Zinsaufwendungen für die Aufzinsung der Personalrückstellungen betrugen 2.720 TEUR (2010: 2.659 TEUR).

(6) Außerordentliches Ergebnis

Die außerordentlichen Aufwendungen in Höhe von 742 TEUR bestehen ausschließlich aus einem Fünfzehntel des Anstiegs der Altersversorgungsverpflichtungen aus der erforderlichen Neubewertung nach Einführung des BilMoG.

(7) Ertragsteuern

Der Posten Ertragsteuern enthält 2011 den Steueraufwand für das laufende Geschäftsjahr in Höhe von 4.983 TEUR sowie Aufwendungen aus Vorjahren mit 846 TEUR und Erträge aus Vorjahren mit 3.910 TEUR.

Aus den zeitlichen Unterschieden zwischen den handels- und steuerrechtlichen Wertansätzen für Vermögensgegenstände, Schulden und Rechnungsabgrenzungsposten ergab sich ein latenter Steuerertrag in Höhe von 6.081 TEUR. Passiven latenten Steuern von -2.398 TEUR standen aktive latente Steuern von 3.683 TEUR gegenüber.
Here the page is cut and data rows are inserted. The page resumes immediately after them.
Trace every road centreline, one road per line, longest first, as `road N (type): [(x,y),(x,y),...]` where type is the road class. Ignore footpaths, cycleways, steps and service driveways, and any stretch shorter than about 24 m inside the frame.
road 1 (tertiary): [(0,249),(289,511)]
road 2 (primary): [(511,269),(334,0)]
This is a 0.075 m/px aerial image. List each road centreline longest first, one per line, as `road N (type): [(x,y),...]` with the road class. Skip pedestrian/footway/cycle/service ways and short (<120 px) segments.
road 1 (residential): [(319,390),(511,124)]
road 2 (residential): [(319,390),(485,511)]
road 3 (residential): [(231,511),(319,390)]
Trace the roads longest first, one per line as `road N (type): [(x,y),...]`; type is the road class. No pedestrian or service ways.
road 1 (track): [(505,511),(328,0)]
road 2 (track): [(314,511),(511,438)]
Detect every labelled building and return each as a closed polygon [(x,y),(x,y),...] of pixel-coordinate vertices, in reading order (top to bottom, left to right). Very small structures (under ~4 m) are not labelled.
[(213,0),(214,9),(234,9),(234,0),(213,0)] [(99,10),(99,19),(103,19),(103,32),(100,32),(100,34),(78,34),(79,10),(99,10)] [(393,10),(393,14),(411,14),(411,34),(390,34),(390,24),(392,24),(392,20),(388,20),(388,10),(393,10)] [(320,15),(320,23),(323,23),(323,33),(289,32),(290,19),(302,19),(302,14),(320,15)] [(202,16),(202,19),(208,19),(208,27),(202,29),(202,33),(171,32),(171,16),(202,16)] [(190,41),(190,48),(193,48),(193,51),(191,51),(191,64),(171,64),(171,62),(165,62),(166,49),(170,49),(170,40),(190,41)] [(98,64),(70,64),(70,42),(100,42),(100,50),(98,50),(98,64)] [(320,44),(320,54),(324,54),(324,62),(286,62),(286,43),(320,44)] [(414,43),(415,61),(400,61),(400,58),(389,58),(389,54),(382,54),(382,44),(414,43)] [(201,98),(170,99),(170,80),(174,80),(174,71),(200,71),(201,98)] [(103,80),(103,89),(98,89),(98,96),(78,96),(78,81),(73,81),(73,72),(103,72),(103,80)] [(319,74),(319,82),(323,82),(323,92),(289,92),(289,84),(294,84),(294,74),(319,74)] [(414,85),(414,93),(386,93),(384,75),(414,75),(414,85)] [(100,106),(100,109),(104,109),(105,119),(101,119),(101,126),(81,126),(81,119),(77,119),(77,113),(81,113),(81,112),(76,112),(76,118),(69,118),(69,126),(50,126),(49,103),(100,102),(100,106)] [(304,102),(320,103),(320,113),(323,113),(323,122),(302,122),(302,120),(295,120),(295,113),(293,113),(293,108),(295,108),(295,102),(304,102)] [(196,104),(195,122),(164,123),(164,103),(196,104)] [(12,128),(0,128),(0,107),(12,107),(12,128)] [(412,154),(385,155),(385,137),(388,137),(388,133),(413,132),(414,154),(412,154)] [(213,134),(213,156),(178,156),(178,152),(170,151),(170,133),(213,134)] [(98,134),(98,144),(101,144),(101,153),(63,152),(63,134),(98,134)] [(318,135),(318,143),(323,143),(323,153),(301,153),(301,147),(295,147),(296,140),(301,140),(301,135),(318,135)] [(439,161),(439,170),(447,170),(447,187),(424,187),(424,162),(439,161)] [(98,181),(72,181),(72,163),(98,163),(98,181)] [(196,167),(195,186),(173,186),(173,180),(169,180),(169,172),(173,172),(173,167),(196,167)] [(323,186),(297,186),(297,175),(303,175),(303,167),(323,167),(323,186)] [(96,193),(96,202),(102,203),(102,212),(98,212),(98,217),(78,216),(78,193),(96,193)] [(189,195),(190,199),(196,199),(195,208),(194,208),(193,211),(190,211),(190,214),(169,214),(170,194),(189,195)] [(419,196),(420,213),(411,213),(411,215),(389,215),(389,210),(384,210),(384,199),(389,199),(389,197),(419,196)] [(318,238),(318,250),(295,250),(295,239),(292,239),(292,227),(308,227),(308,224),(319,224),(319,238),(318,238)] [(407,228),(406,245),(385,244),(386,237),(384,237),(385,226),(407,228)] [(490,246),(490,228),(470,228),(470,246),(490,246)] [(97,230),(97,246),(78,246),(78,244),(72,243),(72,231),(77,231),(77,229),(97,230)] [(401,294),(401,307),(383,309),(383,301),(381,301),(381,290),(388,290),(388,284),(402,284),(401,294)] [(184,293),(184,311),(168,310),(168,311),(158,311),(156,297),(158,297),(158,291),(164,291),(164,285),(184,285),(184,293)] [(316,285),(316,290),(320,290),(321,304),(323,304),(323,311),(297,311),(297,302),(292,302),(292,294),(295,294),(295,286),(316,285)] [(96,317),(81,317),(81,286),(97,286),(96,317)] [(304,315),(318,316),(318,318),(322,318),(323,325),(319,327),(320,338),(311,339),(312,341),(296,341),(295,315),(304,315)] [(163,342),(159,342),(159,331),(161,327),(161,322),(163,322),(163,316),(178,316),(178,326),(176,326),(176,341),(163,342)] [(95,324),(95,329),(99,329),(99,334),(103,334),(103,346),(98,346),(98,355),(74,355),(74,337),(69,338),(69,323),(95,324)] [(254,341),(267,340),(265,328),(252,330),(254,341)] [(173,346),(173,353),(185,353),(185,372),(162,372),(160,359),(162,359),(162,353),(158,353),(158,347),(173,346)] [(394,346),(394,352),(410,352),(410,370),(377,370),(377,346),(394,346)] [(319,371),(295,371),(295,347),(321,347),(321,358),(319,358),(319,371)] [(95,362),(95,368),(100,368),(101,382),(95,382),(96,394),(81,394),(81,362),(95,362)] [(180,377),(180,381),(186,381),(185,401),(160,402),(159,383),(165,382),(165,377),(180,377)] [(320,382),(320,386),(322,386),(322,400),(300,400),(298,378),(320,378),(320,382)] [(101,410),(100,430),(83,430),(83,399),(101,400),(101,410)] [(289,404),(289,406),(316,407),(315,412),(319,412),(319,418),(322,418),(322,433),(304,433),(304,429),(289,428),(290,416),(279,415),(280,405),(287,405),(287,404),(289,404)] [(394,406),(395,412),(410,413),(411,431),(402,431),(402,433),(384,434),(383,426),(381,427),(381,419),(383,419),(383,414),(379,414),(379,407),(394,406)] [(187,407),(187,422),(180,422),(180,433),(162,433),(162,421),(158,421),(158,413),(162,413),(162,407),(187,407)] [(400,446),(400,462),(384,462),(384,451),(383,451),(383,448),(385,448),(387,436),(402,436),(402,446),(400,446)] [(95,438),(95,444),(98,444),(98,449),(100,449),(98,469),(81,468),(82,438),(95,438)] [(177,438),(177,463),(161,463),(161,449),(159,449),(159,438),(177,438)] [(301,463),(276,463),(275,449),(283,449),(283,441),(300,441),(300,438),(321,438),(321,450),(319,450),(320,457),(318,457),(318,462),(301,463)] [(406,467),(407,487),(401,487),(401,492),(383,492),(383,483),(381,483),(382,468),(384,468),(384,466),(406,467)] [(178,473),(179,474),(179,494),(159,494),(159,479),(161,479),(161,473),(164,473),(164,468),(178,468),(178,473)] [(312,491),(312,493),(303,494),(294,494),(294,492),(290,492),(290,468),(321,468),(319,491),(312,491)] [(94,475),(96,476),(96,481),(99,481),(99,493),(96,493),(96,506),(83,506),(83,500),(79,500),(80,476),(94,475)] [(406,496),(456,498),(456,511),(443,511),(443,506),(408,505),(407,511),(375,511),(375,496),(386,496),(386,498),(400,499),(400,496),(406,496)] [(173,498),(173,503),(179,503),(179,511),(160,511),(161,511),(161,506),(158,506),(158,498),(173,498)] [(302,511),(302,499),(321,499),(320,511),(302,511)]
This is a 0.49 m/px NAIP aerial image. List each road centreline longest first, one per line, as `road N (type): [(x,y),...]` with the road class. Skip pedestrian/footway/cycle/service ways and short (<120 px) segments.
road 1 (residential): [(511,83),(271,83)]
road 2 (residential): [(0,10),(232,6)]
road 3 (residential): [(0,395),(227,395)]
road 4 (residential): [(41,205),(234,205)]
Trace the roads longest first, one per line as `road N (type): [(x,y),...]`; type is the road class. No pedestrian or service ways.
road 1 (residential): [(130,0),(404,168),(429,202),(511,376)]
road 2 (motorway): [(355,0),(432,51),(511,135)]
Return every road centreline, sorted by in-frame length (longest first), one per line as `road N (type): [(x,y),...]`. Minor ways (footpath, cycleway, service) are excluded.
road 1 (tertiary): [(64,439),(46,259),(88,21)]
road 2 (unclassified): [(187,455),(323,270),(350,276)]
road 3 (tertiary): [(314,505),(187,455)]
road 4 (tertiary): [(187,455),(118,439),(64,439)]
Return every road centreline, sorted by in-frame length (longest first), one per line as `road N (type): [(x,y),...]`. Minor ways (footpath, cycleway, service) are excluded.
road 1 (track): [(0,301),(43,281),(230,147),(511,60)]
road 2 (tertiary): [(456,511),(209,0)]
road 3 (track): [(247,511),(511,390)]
Die Latenzen ergaben sich im Wesentlichen aus den Wertunterschieden bei dem Deckungsvermögen und den Personalrückstellungen.

ERLÄUTERUNGEN ZUR BILANZ

(8) Immaterielle Vermögensgegenstände

TEUR Entgeltlich erworbene Konzessionen, gewerbliche Schutzrechte und ähnliche Rechte und Werte sowie Lizenzen an solchen Rechten und Werten
Anschaffungskosten  
Anfangsstand 01.01.2011 837
Zugänge 75
Abgänge -66
Endstand 31.12.2011 846
Abschreibungen  
Anfangsstand 01.01.2011 779
Zugänge 63
Abgänge -66
Endstand 31.12.2011 776
Bilanzwert 31.12.2011 70
Bilanzwert 31.12.2010 58

(9) Sachanlagen

TEUR Bauten auf fremden Grundstücken Andere Anlagen, Betriebs- und Geschäftsausstattung Gesamt
Anschaffungs-/Herstellungskosten      
Anfangsstand 01.01.2011 144 4.710 4.854
Zugänge 0 262 262
Abgänge -21 -5 -26
Endstand 31.12.2011 123 4.967 5.090
Abschreibungen      
Anfangsstand 01.01.2011 139 3.137 3.276
Zugänge 5 496 501
Abgänge -21 -4 -25
Endstand 31.12.2011 123 3.629 3.752
Bilanzwert 31.12.2011 0 1.338 1.338
Bilanzwert 31.12.2010 5 1.573 1.578

(10) Finanzanlagen

TEUR Anteile an verbundenen Unternehmen Ausleihungen an verbundene Unternehmen Beteiligungen Gesamt
Anschaffungskosten        
Anfangsstand 01.01.2011 1.215.157 177.113 333 1.392.603
Zugänge 177.727 243.999 0 421.726
Abgänge -177.410 -177.113 0 -354.523
Endstand 31.12.2011 1.215.474 243.999 333 1.459.806
Abschreibungen        
Anfangsstand 01.01.2011 0 0 0 0
Zugänge 0 0 0 0
Abgänge 0 0 0 0
Endstand 31.12.2011 0 0 0 0
Bilanzwert 31.12.2011 1.215.474 243.999 333 1.459.806
Bilanzwert 31.12.2010 1.215.157 177.113 333 1.392.603

Der Zugang der Anteile an verbundenen Unternehmen ergab sich aus einer Einlage der SCA Hygiene Products SE in die Tochtergesellschaft SCA Americas Inc., Dover/USA (509 TEUR). Hinzu kam der Erwerb der Geschäftsanteile an der SCA Hygiene Products US Beteiligungs GmbH, Oberding, von der SCA Americas Inc. in Höhe von 177,1 Mio. EUR. Durch die Verschmelzung dieser Gesellschaft auf die SCA Hygiene Products SE werden 177,1 Mio. EUR ebenfalls als Abgang von Anteilen an verbundenen Unternehmen ausgewiesen. Bei den Ausleihungen handelt es sich um die Refinanzierung der SCA Hygiene Products Aktivitäten in den USA, die von 177,1 Mio. EUR auf 244 Mio. EUR angehoben wurde.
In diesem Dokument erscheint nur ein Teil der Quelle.